Selain itu, dalam hadis riwayat Imam Bukhari, saat malaikat Jibril berkata, “Bacalah!”, Nabi menjawab secara spontan, “Aku tidak bisa membaca.” Malaikat Jibril kembali berkata, “Bacalah!” Nabi menjawab dengan jawaban yang sama, sampai ketiga kalinya. Malaikat Jibril pun membacakan surat al-Alaq ayat 1-5. Pada peristiwa ini, ayat Alquran pertama kali muncul dan Muhammad diangkat menjadi Rasul. Peristiwa ini mutawatir!
Dengan demikian, ke-ummi-an Nabi SAW benar adanya. Namun, ke-ummi-an itu bukanlah cela dan aib, melainkan suatu keutamaan beliau bersama masyarakatnya. Sekaligus, dari kaca mata kekinian, ke-ummi-an beliau ternyata sangat ampuh untuk menangkal tuduhan bahwa beliau telah mengarang kitab suci Alquran. Dalam pemahaman para penuduh, mana mungkin seorang tak bisa baca-tulis bisa menyusun kitab setebal itu?
***
Kemudian, apakah Nabi Muhammad SAW tidak literat? Mengapa ini saya kemukakan, sebab dalam berbagai literatur modern, apa yang disebut literat banyak diacukan ke kemahiran atau kemampuan membaca dan menulis—kendati hal ini sebenarnya sebuah pemaknaan yang telah disempitkan.
Setidaknya, dalam praktiknya, literasi banyak dipahami sepadan dengan membaca dan menulis. Ini bisa dimaklumi ketika untuk menularkannya kepada generasi penerus, kedua keterampilan bahasa inilah yang mudah diajarkan atau diturunkan. Setidaknya, pembudayaan kedua keterampilan ini terukur karena senantiasa terdeteksi oleh dan terfasilitasi dengan teks-teks.
Untuk memahami pertanyaan di atas, tentu lebih baik kita kembali ke makna literasi yang sesungguhnya—yakni literasi dalam arti luas. Dalam aras ini, literasi bukan hanya mengacu ke kemahiran membaca dan menulis, melainkan kemahiran untuk menerima informasi, memahami, mengolahnya, dan meresponsnya untuk berpikir, bersikap, dan bertindak sesuai dengan apa yang dipahaminya.
Sebagai ilustrasi, ketika orang berkendara menjumpai tanda lalu lintas, ia membaca dan memahami apa arti lampu hijau, kuning, dan merah; lalu dia menjalankan kendaraannya ketika lampu hijau menyala, siap-siap berhenti atau siap berjalan ketika lampu kuning menyala, dan berhenti ketika lampu merah menyala. Orang ini orang literat dalam perlalulintasan.

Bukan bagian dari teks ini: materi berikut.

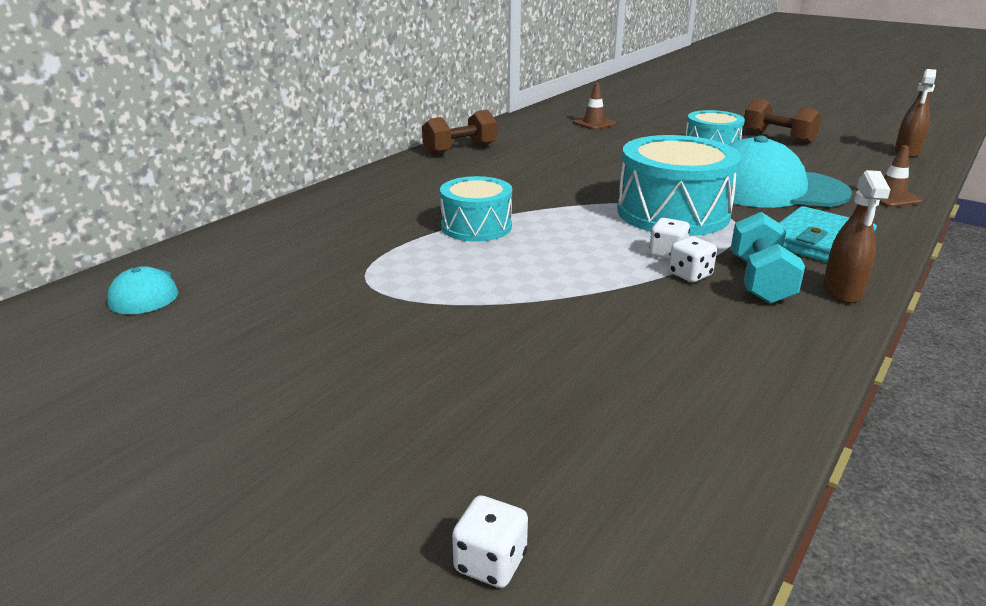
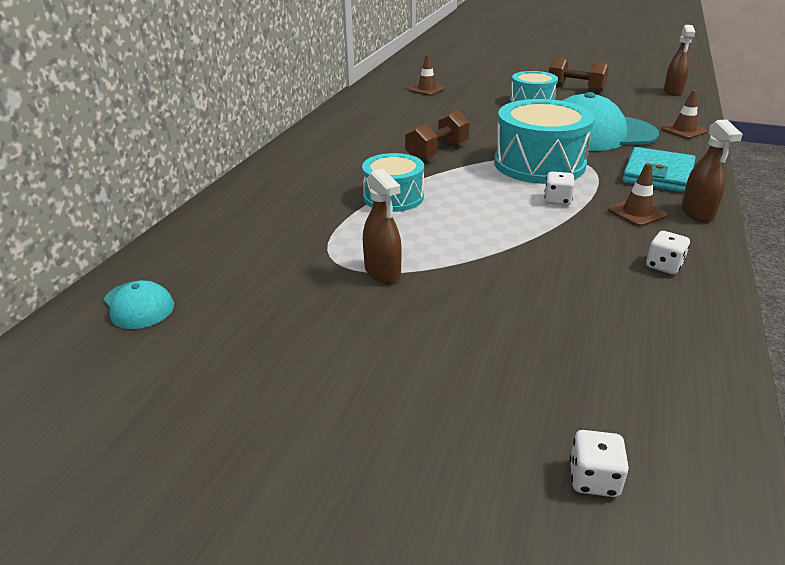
camera: 15 degrees left, 5 degrees up
brown dumbbell [422,110,497,155] -> brown dumbbell moved to [405,110,470,160]
white dice [669,236,717,282] -> white dice moved to [646,231,690,274]
turquoise dumbbell [731,212,805,304] -> brown traffic cone [608,163,667,227]
none -> brown spray bottle [363,168,402,283]

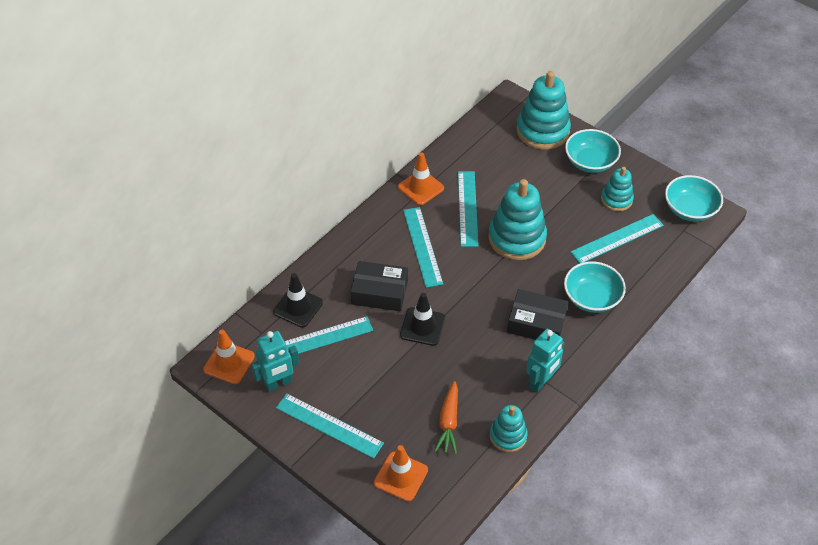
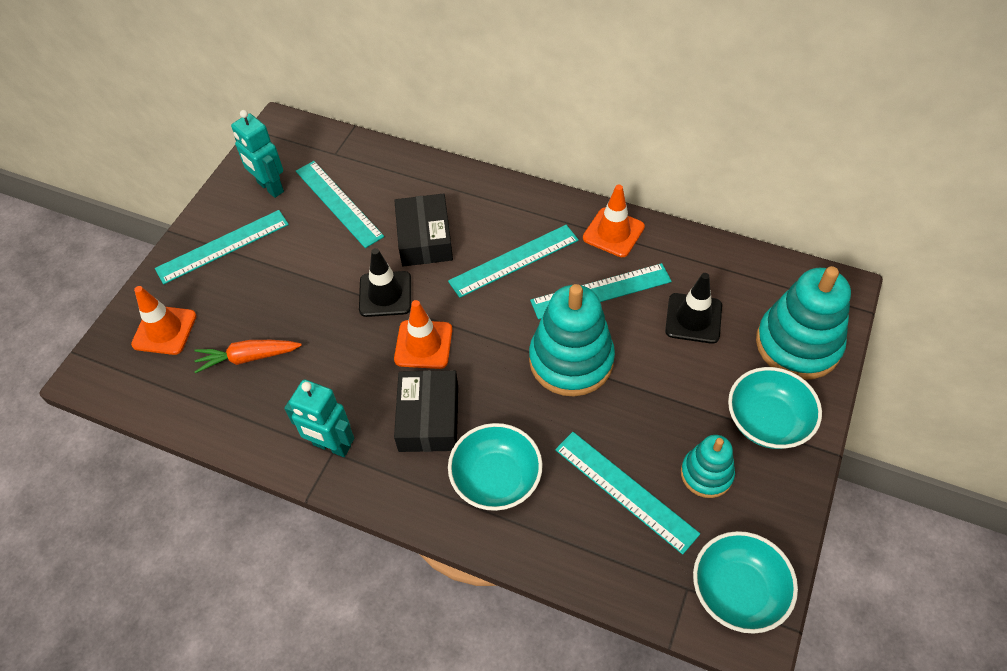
camera: 75 degrees right, 5 degrees up
orange traffic cone [203,330,255,384] -> orange traffic cone moved to [394,300,452,369]
black traffic cone [273,273,323,328] -> black traffic cone moved to [665,273,722,344]
turquoise ruler [276,393,384,459] -> turquoise ruler turned 45 degrees clockwise [155,210,289,284]
turquoise stacking toy [490,405,528,452] -> none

Orang itu juga seorang literat jika ia antre ketika membeli minuman di swalayan, ketika masuk gedung pertunjukan, atau ketika mengurus paspor di kantor imigrasi. Jika ia tidak melaksanakan tindakan-tindakan ini, atau sebagaimana tidak taat lampu lintas, maka ia tergolong orang yang tidak literat. Ia termasuk iliterat.
Bisa digarisbawahi, orang yang literat itu orang yang melek hidup. Luas cakupannya. Orang yang literat itu mampu memahami berbagai aspek hidup dengan sangat baik, menyikapinya dengan baik, dan bertindak dengan sangat baik pula. Bisa dikatakan bahwa semakin multi-talenta seseorang, semakin tinggi pula tingkat literasinya.
***
Dalam kerangka makna demikian, bisa dikatakan bahwa mustahil Nabi Muhammad SAW itu tidak literat. Memang benar bahwa beliau ummi, tidak bisa membaca-menulis (sesuatu yang justru menunjukkan kelebihan dan keutamaan beliau); namun, tentulah gegabah jika beliau dianggap tidak literat. Sebaliknya, justru beliau seorang teladan manusia literat dan teladan pembudayaan literasi.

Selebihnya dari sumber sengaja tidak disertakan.